Mientras el joven cumplía sus órdenes, el juez se abrochó la toga y efectuó las presentaciones.

– Darwin Ewell, le presento a Eleanor Dinsmore y a Will Parker. Van a casarse y necesitamos que sirva de testigo.

– Será un placer. Señor…, señora -aseguró el secretario mientras les estrechaba la mano con una sonrisa agradable.

– Y los dos que están con los caramelos de goma son Donald Wade y el pequeño Thomas -dijo entonces el juez señalando a los niños.

Darwin soltó una carcajada al ver cómo ambos elegían otro color de la caja de puros sin prestar atención a las demás personas de la sala. Poco después, el juez estaba delante de Will y de Eleanor, revisando su licencia, que dejó en la mesa detrás de él antes de cruzar las manos sobre su oronda tripa.

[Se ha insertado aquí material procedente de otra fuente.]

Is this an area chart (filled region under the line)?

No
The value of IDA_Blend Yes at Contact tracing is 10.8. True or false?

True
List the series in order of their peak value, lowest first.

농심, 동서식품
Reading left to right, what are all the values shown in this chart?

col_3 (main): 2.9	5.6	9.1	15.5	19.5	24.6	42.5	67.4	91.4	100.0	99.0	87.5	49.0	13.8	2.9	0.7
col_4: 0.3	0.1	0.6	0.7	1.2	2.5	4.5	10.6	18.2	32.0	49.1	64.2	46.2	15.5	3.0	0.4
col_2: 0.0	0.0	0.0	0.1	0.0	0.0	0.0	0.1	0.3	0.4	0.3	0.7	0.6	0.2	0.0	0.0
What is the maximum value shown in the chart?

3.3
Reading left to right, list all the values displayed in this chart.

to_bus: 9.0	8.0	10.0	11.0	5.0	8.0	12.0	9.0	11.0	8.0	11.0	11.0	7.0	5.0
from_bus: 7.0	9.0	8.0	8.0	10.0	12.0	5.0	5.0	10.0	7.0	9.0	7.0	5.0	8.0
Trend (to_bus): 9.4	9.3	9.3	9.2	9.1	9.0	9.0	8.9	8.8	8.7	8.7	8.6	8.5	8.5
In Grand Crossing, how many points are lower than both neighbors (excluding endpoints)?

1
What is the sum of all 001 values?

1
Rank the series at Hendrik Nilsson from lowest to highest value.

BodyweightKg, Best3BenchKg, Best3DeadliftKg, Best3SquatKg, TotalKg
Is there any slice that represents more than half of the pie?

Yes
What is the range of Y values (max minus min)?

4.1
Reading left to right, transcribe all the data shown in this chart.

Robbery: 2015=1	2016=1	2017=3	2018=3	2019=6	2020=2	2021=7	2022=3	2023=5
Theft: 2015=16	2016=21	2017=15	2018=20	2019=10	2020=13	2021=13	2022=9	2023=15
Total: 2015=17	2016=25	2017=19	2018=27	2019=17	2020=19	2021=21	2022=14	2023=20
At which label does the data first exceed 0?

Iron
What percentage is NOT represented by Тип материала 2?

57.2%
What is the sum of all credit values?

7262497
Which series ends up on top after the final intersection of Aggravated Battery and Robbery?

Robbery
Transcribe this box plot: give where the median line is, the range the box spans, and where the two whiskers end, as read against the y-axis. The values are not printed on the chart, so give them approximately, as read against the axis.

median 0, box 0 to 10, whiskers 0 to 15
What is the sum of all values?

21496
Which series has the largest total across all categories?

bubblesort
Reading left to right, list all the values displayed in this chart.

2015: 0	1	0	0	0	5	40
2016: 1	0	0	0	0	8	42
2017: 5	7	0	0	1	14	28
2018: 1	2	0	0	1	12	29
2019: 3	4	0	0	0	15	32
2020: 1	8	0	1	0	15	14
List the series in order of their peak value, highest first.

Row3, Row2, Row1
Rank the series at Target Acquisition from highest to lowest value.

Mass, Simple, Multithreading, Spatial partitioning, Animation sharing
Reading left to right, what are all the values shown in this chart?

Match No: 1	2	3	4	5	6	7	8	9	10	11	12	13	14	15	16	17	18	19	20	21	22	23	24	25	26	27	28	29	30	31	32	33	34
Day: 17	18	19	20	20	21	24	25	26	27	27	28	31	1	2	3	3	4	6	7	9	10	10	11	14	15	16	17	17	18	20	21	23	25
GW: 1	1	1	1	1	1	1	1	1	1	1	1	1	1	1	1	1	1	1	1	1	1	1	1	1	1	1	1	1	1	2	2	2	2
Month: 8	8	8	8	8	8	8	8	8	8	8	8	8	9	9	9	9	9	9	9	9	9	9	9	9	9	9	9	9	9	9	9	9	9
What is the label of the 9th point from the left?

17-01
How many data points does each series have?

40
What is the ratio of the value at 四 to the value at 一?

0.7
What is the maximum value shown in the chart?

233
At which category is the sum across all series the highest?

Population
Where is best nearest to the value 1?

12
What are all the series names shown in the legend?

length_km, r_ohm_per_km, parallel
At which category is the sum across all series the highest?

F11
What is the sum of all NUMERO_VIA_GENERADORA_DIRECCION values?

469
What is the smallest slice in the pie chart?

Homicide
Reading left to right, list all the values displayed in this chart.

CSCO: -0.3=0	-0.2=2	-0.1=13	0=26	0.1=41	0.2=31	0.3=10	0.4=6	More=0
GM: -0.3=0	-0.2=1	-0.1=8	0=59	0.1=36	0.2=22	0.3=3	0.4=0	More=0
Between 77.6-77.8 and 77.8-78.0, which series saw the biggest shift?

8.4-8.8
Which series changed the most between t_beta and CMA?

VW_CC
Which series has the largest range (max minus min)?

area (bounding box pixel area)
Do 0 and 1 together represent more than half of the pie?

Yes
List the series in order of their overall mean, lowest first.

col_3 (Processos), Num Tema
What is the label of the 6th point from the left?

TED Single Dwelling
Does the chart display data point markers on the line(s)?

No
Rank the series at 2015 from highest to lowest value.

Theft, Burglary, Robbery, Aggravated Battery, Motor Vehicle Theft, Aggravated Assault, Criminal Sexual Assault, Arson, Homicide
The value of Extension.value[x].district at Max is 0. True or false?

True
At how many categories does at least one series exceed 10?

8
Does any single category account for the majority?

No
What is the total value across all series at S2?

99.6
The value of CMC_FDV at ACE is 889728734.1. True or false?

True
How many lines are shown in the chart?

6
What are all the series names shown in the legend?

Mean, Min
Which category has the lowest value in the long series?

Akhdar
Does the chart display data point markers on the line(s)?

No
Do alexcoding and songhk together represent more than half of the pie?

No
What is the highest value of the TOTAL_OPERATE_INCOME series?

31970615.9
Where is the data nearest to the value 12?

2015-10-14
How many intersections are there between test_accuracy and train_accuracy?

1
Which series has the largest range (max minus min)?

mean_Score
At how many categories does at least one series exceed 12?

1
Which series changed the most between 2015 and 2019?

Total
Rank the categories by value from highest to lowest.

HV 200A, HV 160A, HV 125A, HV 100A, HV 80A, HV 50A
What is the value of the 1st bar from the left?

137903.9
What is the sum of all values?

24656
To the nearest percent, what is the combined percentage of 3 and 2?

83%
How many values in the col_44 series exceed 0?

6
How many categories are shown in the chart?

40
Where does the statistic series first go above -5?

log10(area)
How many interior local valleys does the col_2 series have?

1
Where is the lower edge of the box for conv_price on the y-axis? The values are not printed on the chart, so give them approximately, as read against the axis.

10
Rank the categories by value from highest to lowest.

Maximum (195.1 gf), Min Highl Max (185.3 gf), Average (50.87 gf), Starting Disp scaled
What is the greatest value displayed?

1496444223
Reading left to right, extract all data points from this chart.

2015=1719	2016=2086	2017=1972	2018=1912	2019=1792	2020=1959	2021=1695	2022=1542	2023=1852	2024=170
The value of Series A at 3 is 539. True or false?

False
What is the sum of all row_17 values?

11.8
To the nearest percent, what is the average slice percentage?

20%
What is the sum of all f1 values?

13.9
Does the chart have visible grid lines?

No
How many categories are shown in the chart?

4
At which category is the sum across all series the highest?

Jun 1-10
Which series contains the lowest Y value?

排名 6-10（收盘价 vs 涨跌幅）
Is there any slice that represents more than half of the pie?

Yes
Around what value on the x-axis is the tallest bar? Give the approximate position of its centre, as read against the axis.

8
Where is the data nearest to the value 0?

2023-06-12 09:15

– Podría leerles cosas de algún libro -les informó con una expresión benévola en la cara-, pero siempre me suenan algo forzadas y formales, de modo que prefiero hacerlo a mi manera. Los libros siempre se dejan alguno de los aspectos más importantes. Como el de si se conocen lo bastante bien como para creer que están haciendo lo correcto.

Will, al que ese inicio tan poco ortodoxo había pillado por sorpresa, tardó un poco en responder. Antes, miró a Eleanor y, acto seguido, al juez.

– Sí, señor.

– Sí, señor -repitió Eleanor.

– ¿Cuánto tiempo hace que se conocen?

Los dos esperaron a que el otro respondiera. Finalmente, lo hizo Will.

– Dos meses.

– Dos meses… -El juez pareció reflexionar y, entonces, añadió-: Cuando yo me declaré a mi mujer, hacía exactamente tres semanas y media que la conocía. Llevamos casados treinta y dos años. Felizmente casados, podría añadir. ¿Se aman?

Esta vez, ambos se quedaron mirando al juez. Los dos se habían puesto algo colorados.

– Sí, señor -contestó Will.

– Sí, señor -repitió, en voz más baja, Eleanor.

Will se preguntó si sería verdad mientras el corazón le latía con fuerza.

– Bien… Bien. Quiero que lo recuerden cuando existan discrepancias entre ustedes, y nadie que esté casado treinta y dos, ni cincuenta y dos, ni tan sólo dos años puede evitarlas. Pero los desacuerdos pueden convertirse en discusiones, y éstas en peleas, y éstas en guerras, a no ser que aprendan a llegar a acuerdos. Lo que tienen que evitar son las guerras, y lo harán recordando lo que acaban de decirme. Que se aman. ¿De acuerdo? -preguntó, y esperó.